The true story of Winter, the rescued dolphin with the prosthetic tail, was dramatized in 2011’s Dolphin Tale, this sequel following up on Winter and some of her new companions at Florida’s Clearwater Marine Aquarium. Dr. Clay Haskett (Connick Jr.), his daughter Hazel (Zuehlsdorff) and teams of volunteers cope with the crowds of visitors who flock to the aquarium to see the now-famous Winter. Sawyer (Gamble), with whom Winter shares the closest bond, notices that Winter has become erratic and aggressive. Panama, the dolphin who lives alongside Winter, dies of old age. U.S. Department of Agriculture regulation states that a dolphin in captivity must be accompanied by another of the same sex and cannot live in isolation. The companionship of rescued dolphins Mandy and Hope might be just what Winter needs. While Dr.

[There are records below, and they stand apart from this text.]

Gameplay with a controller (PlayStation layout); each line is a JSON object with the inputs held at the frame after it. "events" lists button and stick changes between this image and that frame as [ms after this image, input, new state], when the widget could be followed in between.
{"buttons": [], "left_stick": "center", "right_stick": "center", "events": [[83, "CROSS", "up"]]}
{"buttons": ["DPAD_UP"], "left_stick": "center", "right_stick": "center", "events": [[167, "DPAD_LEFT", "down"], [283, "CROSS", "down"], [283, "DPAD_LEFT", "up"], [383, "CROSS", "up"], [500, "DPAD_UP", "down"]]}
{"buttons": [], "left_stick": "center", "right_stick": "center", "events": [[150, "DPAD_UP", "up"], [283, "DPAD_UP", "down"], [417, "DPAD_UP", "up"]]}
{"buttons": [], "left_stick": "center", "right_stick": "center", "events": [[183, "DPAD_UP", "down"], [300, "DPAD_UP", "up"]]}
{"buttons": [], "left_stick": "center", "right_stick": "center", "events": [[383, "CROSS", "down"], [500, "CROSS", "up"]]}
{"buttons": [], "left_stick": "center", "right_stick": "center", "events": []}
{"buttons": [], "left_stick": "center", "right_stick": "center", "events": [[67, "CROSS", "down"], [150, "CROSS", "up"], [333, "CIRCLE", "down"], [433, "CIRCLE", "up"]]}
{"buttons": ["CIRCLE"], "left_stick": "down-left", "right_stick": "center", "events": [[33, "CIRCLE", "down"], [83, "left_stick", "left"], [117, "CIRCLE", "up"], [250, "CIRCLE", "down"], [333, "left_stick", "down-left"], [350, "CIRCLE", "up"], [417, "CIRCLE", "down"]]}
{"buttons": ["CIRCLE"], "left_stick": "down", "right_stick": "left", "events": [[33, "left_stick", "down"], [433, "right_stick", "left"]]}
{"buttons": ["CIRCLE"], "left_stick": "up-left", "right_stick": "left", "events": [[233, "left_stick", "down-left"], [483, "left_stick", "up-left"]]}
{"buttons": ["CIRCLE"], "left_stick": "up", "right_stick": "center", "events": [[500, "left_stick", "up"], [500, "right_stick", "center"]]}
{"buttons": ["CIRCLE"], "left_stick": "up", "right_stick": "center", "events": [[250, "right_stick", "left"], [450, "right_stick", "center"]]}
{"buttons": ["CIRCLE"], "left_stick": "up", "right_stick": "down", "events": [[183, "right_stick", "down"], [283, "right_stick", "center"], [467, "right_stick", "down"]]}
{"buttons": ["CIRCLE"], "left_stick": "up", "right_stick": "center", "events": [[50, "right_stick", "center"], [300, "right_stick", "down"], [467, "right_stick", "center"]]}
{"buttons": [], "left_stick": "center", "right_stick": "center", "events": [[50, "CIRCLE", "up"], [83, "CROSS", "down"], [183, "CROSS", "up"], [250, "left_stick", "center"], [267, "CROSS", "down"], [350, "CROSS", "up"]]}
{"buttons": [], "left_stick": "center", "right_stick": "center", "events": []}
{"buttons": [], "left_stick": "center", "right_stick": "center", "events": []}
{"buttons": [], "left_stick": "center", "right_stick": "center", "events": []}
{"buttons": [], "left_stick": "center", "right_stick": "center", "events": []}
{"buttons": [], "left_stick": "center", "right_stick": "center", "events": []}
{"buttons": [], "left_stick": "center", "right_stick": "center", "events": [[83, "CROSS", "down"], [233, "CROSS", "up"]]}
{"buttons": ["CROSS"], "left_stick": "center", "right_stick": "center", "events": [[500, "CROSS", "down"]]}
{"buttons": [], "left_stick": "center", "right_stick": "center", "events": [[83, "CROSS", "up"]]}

Cameron McCarthy (Freeman) works on a new prosthetic tail for Winter, Sawyer and his mother Lorraine (Judd) must decide if he will accept a prestigious scholarship, which means spending three whole months away from Winter.


            A good live-action family film seems to be an increasingly rarer beast at movie theatres these days. It’s difficult to strike a balance in order to create a film that appeals to kids but also won’t elicit protests from adults. 2011’s Dolphin Tale was mostly successful in this endeavour, an involving “a Boy and his X” tale that wasn’t overly schmaltzy. It doesn’t seem like the natural candidate for a sequel, but it turns out that Winter’s story didn’t end there. Thankfully, all the principal cast members and director Charles Martin Smith have returned, ensuring that Dolphin Tale 2 shares many of the attributes that made the first film palatable. Of course, it’s important to bear in mind that just as it was for the first go-round, the human characters share few similarities with their real-life counterparts and “Sawyer Nelson” was created from whole cloth for the purpose of a “Boy and his X” narrative.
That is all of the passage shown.